To compare flower color with the chart, select a spot with "north light." This will be out of the direct sunlight but in a bright area exposed to a wide expanse of sky. Proper light is absolutely essential to get an accurate color. For example, one of my plants has flowers at 45A in daylight, but 46B-47A in fluorescent light. Incandescent light or daylight near sunset makes colors more orange. Direct sunlight is too intense and saturates the eye, making subtle comparisons impossible.

Hold the petal next to the color strip or under the hole provided in the middle of each strip. Compare the colors in front of a uniform background. Be sure to look away from the flowers regularly at something of an opposite color. Once your eyes become fatigued, you will not be able to discern subtle color differences.
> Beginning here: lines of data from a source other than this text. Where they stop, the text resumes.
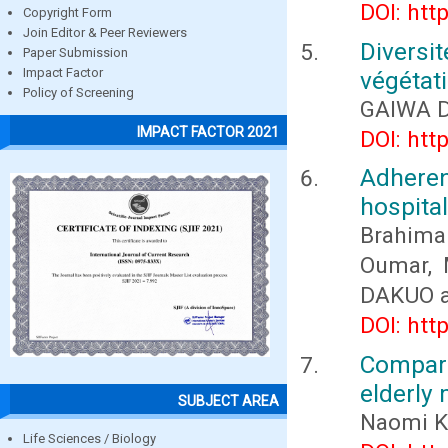
DOI: htt
Copyright Form
Join Editor & Peer Reviewers
Diversi
Paper Submission
Impact Factor
végétati
Policy of Screening
GAIWA 
IMPACT FACTOR 2021
DOI: htt
Adheren
hospita
Brahima
Oumar, 
DAKUO 
DOI: htt
Compari
elderly
SUBJECT AREA
Naomi K
Life Sciences / Biology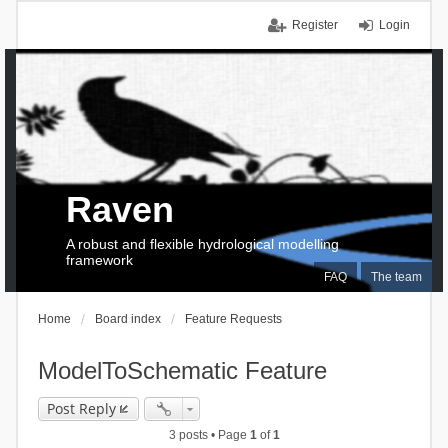
Register
Login
Raven
A robust and flexible hydrological modelling
framework
FAQ
The team
Home
Board index
Feature Requests
ModelToSchematic Feature
Post Reply
3 posts • Page
1
of
1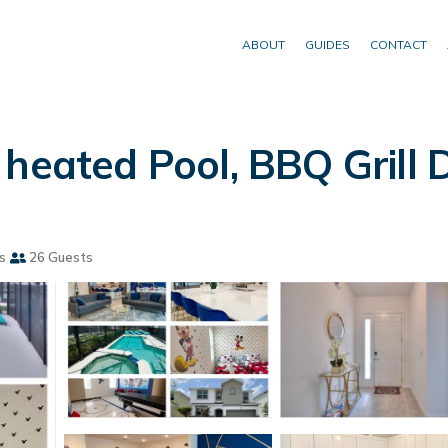
ABOUT
GUIDES
CONTACT
heated Pool, BBQ Grill D
s
26 Guests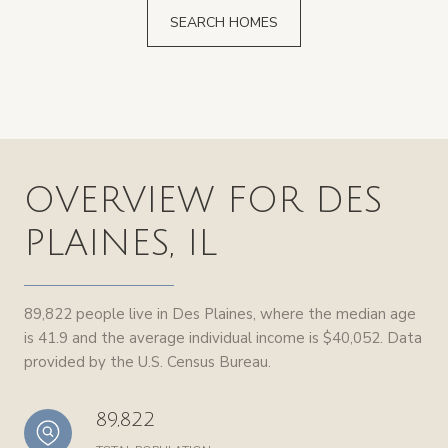
SEARCH HOMES
OVERVIEW FOR DES
PLAINES, IL
89,822 people live in Des Plaines, where the median age
is 41.9 and the average individual income is $40,052. Data
provided by the U.S. Census Bureau.
89,822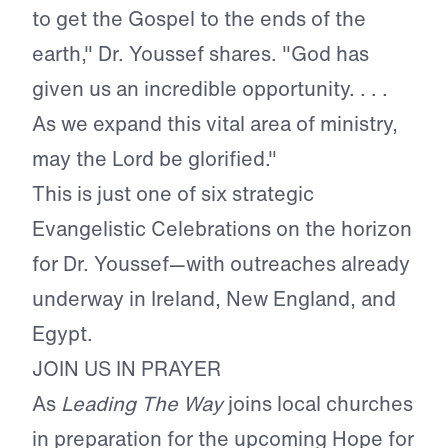
to get the Gospel to the ends of the
earth," Dr. Youssef shares. "God has
given us an incredible opportunity. . . .
As we expand this vital area of ministry,
may the Lord be glorified."
This is just one of six strategic
Evangelistic Celebrations on the horizon
for Dr. Youssef—with outreaches already
underway in Ireland, New England, and
Egypt.
JOIN US IN PRAYER
As
Leading The Way
joins local churches
in preparation for the upcoming Hope for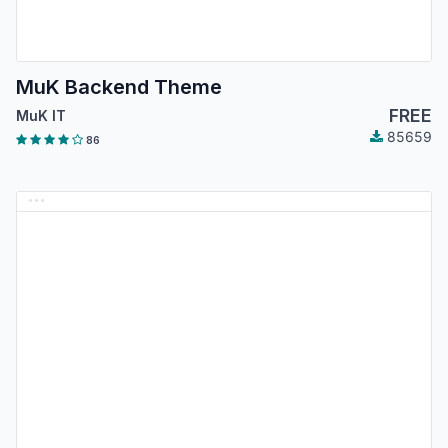
MuK Backend Theme
FREE
MuK IT
85659
86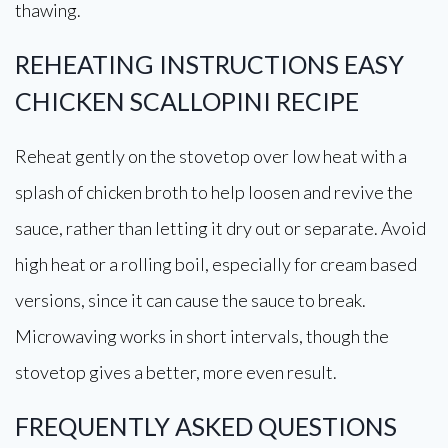
thawing.
REHEATING INSTRUCTIONS EASY
CHICKEN SCALLOPINI RECIPE
Reheat gently on the stovetop over low heat with a
splash of chicken broth to help loosen and revive the
sauce, rather than letting it dry out or separate. Avoid
high heat or a rolling boil, especially for cream based
versions, since it can cause the sauce to break.
Microwaving works in short intervals, though the
stovetop gives a better, more even result.
FREQUENTLY ASKED QUESTIONS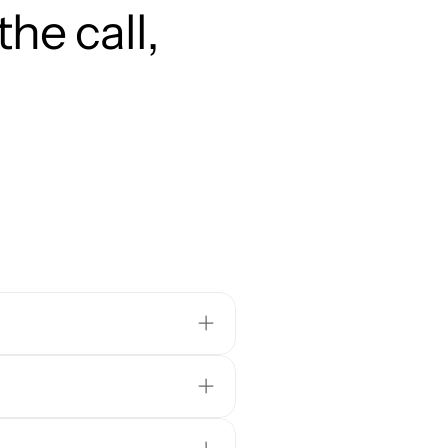
he call, 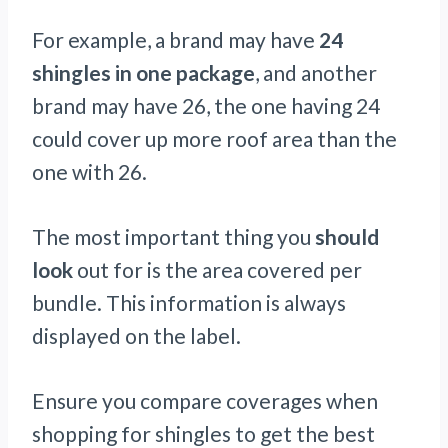
For example, a brand may have
24
shingles in
one package
, and another
brand may have 26, the one having 24
could cover up more roof area than the
one with 26.
The most important thing you
should
look
out for is the area covered per
bundle. This information is always
displayed on the label.
Ensure you compare coverages when
shopping for shingles to get the best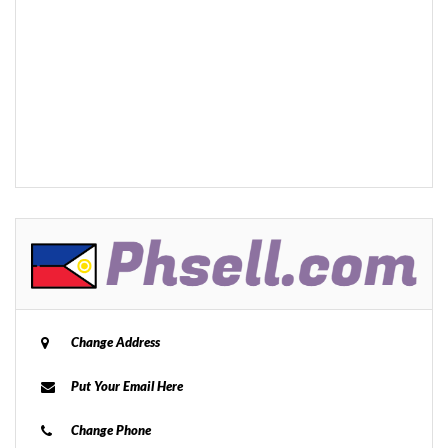
Change Address
Put Your Email Here
Change Phone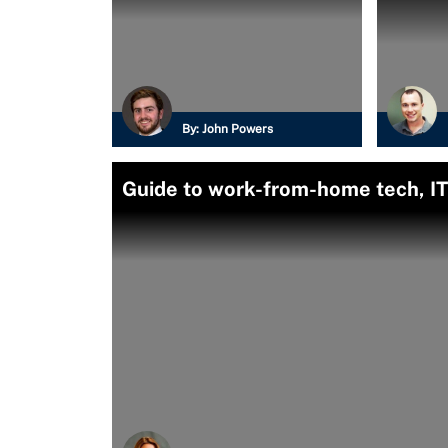
By:
John Powers
Guide to work-from-home tech, IT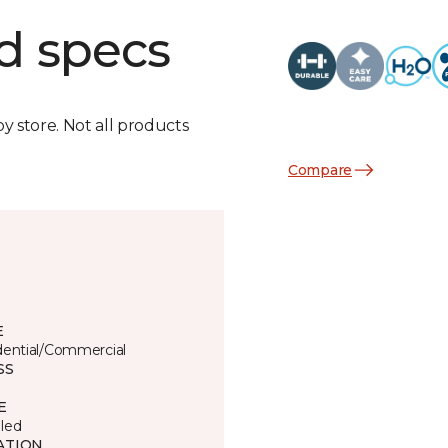
d specs
by store. Not all products
Compare
E
dential/Commercial
SS
E
led
ATION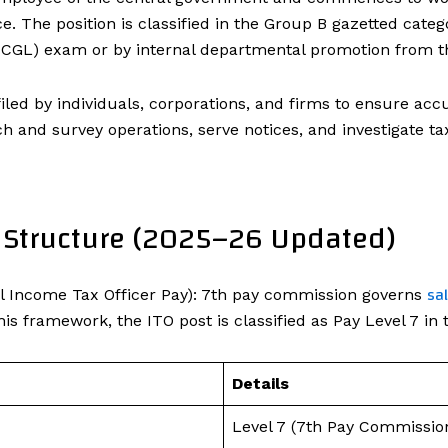
. The position is classified in the Group B gazetted catego
GL) exam or by internal departmental promotion from th
filed by individuals, corporations, and firms to ensure a
 and survey operations, serve notices, and investigate tax 
y Structure (2025–26 Updated)
sa
l Income Tax Officer Pay): 7th pay commission governs
is framework, the ITO post is classified as Pay Level 7 in 
Details
Level 7 (7th Pay Commissio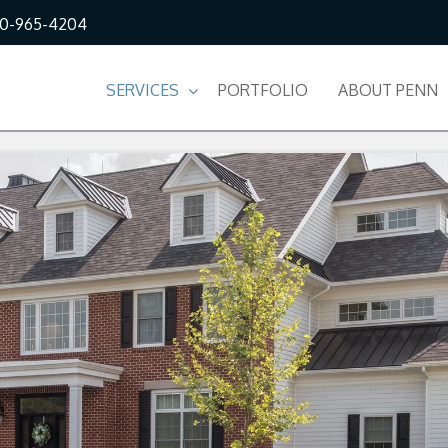
10-965-4204
SERVICES
PORTFOLIO
ABOUT PENN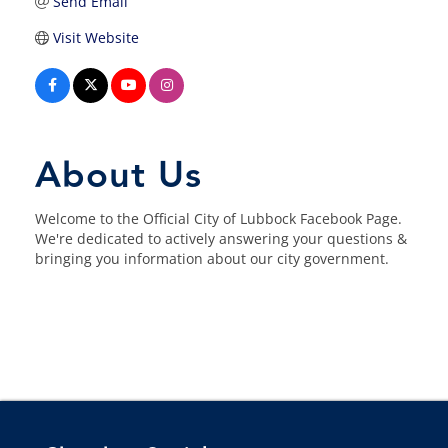
Send Email
Visit Website
About Us
Welcome to the Official City of Lubbock Facebook Page.
We're dedicated to actively answering your questions &
bringing you information about our city government.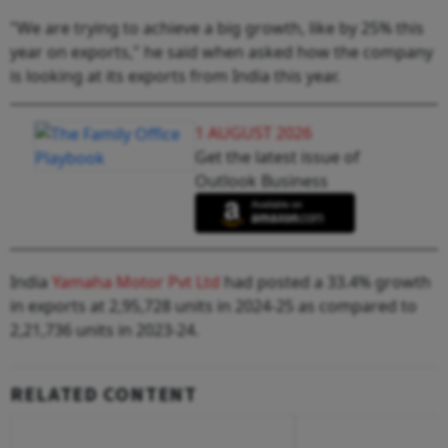
"We are trying to achieve a big growth, like by 25% this
year on exports," he said when asked how the company
is looking at its exports from India this year.
1 AUGUST 2026
Get the latest issue of
Outlook Business
India
Yamaha Motor Pvt Ltd
had posted a 33.4% growth
in exports at 2,95,728 units in 2024-25 as compared to
2,21,736 units in 2023-24.
RELATED CONTENT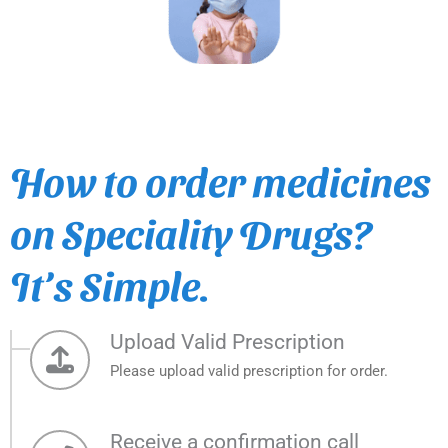
How to order medicines
on Speciality Drugs?
It’s Simple.
Upload Valid Prescription
Please upload valid prescription for order.
Receive a confirmation call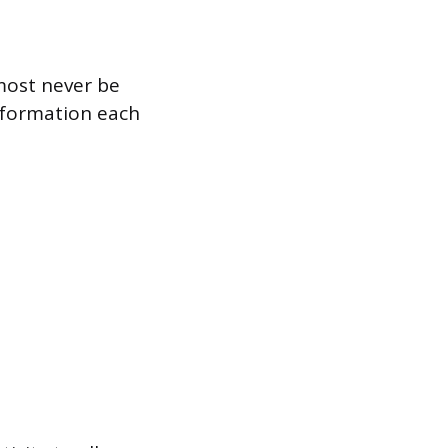
most never be
nformation each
The color charts are not perfect. Many colors are missing, and you will just have to use the nearest approximation. The fiery color of Crocosmia 'Lucifer' is so brilliant and saturated that the color chart can only give a pale approximation. If I could only have such a problem with my hybrids.


1.  R.H.S. Colour Chart. The Royal Horticultural Society, London, 1966, 1986, 1995. The R.H.S. Colour Chart can be ordered from RHS Enterprises Limited, RHS Garden, Wisley, Woking, Surrey GU23 6QB, England for £70 plus shipping.

2.  Huse, R.D.; Kelly, K.L.; ed. Voss, D.H. A contribution toward standardization of color names in horticulture. American Rhododendron Society; 1984.